Le Groupe de la Banque mondiale a annoncé, jeudi dans un communiqué, le lancement d’un nouveau Cadre de partenariat-pays (CPF) avec la Tunisie, d’une durée de cinq ans, devant appuyer le plan de développement du gouvernement en faveur d’une expansion économique qui profite à tous, crée des emplois de qualité et renforce la résilience aux changements climatiques.
Le nouveau CPF, qui s’appuie sur le plan de développement?2023-2025 de la Tunisie et sa Vision?2035, a été conçu sur la base du diagnostic pays systématique (SCD) réalisé par la Banque mondiale, ainsi que sur son prochain rapport national sur le climat et le développement.

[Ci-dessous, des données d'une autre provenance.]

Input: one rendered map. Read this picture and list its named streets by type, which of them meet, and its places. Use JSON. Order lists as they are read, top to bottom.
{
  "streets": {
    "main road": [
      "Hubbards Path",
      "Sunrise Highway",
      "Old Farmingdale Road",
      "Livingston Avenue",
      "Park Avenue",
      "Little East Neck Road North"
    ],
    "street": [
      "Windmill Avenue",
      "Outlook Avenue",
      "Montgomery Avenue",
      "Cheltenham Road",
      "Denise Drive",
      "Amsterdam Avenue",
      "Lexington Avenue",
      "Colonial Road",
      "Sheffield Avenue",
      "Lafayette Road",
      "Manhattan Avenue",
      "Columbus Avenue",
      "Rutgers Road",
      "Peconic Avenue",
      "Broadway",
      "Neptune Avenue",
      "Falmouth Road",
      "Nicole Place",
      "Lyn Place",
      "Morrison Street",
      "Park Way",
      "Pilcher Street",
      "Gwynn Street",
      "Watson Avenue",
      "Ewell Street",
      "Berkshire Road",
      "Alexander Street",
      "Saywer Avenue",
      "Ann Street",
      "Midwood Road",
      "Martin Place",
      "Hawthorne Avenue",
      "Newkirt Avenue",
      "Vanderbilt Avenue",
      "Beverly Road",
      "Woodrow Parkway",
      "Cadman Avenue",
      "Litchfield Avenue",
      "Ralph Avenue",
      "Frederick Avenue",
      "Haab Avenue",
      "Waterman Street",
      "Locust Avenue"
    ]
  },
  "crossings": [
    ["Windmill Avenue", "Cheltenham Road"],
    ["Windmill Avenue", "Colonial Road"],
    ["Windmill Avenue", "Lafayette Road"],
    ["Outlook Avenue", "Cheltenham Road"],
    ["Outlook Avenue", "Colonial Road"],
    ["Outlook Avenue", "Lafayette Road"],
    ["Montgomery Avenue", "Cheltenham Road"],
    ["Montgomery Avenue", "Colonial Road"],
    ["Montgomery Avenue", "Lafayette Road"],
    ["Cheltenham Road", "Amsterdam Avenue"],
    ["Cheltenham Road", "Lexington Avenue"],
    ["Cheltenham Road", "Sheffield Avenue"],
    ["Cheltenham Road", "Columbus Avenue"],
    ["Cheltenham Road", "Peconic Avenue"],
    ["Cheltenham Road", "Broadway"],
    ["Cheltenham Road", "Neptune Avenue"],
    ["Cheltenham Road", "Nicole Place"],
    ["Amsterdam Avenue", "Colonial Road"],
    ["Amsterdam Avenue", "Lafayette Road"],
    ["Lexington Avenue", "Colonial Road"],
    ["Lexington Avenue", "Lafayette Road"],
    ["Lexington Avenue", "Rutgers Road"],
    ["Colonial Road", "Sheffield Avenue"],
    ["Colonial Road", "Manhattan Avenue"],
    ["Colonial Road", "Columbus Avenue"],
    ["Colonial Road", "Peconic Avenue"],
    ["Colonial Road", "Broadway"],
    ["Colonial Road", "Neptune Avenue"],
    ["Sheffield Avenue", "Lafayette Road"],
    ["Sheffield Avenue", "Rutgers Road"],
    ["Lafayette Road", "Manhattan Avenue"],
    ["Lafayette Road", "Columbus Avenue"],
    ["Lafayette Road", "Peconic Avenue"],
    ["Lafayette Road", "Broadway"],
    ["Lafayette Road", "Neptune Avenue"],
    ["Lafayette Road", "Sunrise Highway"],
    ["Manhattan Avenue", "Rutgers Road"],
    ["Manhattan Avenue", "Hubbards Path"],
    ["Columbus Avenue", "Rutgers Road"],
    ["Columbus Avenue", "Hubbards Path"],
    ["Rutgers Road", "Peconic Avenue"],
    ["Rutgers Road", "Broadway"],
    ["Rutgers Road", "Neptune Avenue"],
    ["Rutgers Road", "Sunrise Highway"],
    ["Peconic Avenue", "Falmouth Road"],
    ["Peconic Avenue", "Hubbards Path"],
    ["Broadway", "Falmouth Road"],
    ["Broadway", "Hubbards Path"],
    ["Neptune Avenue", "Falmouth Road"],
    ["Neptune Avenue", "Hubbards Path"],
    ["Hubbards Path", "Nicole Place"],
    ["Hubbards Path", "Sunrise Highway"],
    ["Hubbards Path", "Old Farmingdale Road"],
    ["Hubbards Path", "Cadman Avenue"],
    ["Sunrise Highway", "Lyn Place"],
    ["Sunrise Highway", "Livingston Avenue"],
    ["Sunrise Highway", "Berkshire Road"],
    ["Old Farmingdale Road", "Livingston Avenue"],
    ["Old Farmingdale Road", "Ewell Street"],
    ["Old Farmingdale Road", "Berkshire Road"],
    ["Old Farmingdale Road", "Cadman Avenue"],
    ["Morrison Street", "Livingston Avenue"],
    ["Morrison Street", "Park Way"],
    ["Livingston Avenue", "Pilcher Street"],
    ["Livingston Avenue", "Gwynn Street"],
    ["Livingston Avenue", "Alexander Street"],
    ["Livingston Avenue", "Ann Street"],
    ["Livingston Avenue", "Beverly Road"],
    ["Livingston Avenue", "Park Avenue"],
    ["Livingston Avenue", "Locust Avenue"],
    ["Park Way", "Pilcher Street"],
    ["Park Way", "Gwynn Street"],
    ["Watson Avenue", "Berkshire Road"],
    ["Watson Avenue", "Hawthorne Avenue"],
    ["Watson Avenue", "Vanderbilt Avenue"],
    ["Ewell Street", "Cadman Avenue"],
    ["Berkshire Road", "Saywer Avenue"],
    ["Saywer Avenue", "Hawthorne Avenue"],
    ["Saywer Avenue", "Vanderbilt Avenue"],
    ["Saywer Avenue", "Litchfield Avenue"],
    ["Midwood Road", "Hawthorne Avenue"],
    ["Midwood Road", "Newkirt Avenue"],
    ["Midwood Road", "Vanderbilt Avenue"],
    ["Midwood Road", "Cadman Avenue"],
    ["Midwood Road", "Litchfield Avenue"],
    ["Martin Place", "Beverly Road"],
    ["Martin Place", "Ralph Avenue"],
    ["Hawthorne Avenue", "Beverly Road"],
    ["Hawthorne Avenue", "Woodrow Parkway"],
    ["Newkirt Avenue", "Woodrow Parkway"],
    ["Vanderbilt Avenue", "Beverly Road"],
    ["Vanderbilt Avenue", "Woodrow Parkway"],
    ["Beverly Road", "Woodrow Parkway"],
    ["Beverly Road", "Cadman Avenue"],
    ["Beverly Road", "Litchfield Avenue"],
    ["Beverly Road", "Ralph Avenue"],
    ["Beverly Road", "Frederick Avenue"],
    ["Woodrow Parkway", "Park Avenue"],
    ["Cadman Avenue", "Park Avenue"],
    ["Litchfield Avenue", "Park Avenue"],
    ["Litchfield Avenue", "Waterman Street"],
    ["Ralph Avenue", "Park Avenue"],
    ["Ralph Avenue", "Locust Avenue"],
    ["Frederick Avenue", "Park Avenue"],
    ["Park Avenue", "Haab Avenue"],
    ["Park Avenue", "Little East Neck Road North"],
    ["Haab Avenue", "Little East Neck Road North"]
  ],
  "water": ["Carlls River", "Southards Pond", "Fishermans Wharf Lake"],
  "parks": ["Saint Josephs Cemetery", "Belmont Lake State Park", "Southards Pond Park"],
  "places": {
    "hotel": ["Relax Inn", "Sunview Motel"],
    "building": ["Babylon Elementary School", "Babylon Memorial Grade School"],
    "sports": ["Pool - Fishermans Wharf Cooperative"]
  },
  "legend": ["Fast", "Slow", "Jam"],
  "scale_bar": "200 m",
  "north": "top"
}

Il vise trois résultats principaux, à savoir la création d’emplois de qualité par le secteur privé, le renforcement du capital humain et l’amélioration de la résilience au changement climatique et la réduction des émissions de carbone.
Dans son application, le plan touchera aussi à d’autres questions telles que celles du genre et de l’égalité des sexes, ou encore de la migration vue comme une source d’opportunités pour le pays.
Cité dans le communiqué, le vice-président de la Banque mondiale pour le Moyen-Orient et l’Afrique du Nord, Ferid Belhaj, indique que la «nouvelle stratégie fixe le cadre sur lequel la Banque mondiale et la Tunisie pourront intensifier des programmes de nature à libérer le potentiel économique du pays et promouvoir un avenir meilleur pour ses habitants».
De son côté, le ministre Tunisien de l’Économie et de la Planification, Samir Saied, relève que «le Cadre de partenariat entre la Tunisie et le Groupe de la Banque mondiale pour la période 2023-27 est une étape importante dans nos efforts de coopération destinés à favoriser une croissance inclusive et durable».
«Grâce à ce partenariat, nous aspirons à faire progresser la protection sociale, l’éducation, la santé, et l’amélioration du climat des affaires afin de stimuler l’innovation, ainsi que la croissance verte tout en réduisant les disparités régionales et en favorisant l’inclusion sociale», soutient-il.
Quant au représentant résident de la Banque mondiale pour la Tunisie, Alexandre Arrobbio, il estime que «si le CPF soutient l’obtention de résultats principaux durables à moyen terme, il répond également à des priorités à court terme, notamment le soutien direct aux familles les plus durement touchées par les crises, l’accès des petites et moyennes entreprises au financement, et la production d’énergie renouvelable».
Le CPF sera mis en œuvre conjointement par la Banque mondiale, la Société financière internationale (IFC) et l’Agence multilatérale de garantie des investissements (MIGA), avec une enveloppe annuelle sur cinq ans d’environ 400 à 500?millions de dollars, auxquels s’ajouteront des investissements d’IFC et des garanties de la MIGA.